Commodities: The near-term recovery in precious metals continues, with oil also moving higher near-term.

  • Gold posted a bull failure in the key near-term resistance between $1720/$1726. This plays into the strategy to sell into strength. With the negative configuration of the daily RSI, we continue to favour a retest of $1680 in due course. Initial support is at $1688/$1690 now. A one-month downtrend is a basis of resistance around $1723 today.
  • Silver has simply re-affirmed the bearish outlook following yesterday’s bull failure. Leaving a reaction high at $18.58 has developed a band of overhead supply between $18.14/$18.58 which is where the market has failed in each of the past three completed sessions. It points to selling into strength, with a three-week downtrend falling at $18.38. We expect a retest of $17.55 in due course.
  • Brent Crude oil has fallen over to break the support at $93.25 and break the market to new seven-month lows. The configuration of daily RSI suggests that unwinding moves towards 50 remain a chance to sell. The resistance at $96.75/$98.30 is increasingly important now. The next support of note is around $90.45.

Indices: Yet again, intraday rallies are seen as a chance to sell. 

  • S&P 500 futures have fallen over again and any positive implications of the bull hammer have been scuppered. Another intraday rebound was sold into yesterday and the market has closed below the support at 3913. There is a mild rebound early today, but given how recent sessions have gone, there remains a bias to sell into strength. Initial resistance is around 3962 with the importance of resistance at 4018 growing. Below initial support at 3883 there is little support until 3820 and arguably 3724.
  • German DAX has been struggling to sustain recovery traction. Although support around 12590 has held in recent days, the intraday rallies are struggling to hold any recovery traction. The resistance of a sharp three-week downtrend is being tested, but there is considerable resistance overhead to restrict a recovery. Yesterday’s high at 12922 comes before the more considerable pivot area of resistance around 13010/13150. We favour selling into strength for a further test of 12590 in due course. 
  • FTSE 100 has seen a recovery falter around the resistance band between 7310/7370. This is overhead supply and bull failures will be a risk. An intraday rebound from initial selling pressure will need to get through the 7260/7275 resistance area to prevent another bull failure. The four-hour RSI now faltering between 50/55 suggests that rallies are increasingly struggling. Initial support at 7180 protects a retest of 7127. 

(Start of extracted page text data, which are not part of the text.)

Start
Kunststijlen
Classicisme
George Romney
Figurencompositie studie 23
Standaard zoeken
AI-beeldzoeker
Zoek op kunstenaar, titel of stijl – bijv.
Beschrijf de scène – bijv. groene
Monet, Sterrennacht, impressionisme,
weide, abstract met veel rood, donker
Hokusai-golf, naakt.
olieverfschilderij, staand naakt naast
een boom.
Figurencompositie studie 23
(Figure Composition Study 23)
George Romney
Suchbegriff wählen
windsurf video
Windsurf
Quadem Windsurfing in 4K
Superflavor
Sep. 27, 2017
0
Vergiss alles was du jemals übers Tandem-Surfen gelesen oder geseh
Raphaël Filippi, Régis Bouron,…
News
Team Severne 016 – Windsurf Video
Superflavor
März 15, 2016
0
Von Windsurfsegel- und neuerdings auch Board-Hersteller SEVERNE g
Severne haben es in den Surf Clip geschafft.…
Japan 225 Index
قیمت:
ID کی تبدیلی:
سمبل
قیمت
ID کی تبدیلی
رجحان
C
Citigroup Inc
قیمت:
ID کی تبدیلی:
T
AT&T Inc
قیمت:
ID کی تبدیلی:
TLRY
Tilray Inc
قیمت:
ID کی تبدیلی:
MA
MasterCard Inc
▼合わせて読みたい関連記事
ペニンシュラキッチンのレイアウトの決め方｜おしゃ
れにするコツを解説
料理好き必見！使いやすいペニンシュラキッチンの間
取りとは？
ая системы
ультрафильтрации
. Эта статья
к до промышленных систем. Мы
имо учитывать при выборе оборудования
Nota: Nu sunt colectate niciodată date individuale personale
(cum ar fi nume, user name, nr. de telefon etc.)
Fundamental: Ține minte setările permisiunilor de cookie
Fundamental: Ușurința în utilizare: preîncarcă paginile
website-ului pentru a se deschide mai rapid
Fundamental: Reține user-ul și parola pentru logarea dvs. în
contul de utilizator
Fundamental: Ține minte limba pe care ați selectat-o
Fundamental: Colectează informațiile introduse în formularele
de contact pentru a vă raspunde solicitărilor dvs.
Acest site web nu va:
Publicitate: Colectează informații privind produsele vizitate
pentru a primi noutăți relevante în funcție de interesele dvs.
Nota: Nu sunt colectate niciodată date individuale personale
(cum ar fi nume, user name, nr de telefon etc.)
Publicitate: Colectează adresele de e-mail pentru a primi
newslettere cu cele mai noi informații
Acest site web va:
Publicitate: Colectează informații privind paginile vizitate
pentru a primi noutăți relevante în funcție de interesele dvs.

This material is for general information purposes only and is not intended as (and should not be considered to be) financial, investment or other advice on which reliance should be placed. INFINOX is not authorised to provide investment advice. No opinion given in the material constitutes a recommendation by INFINOX or the author that any particular investment, security, transaction or investment strategy is suitable for any specific person.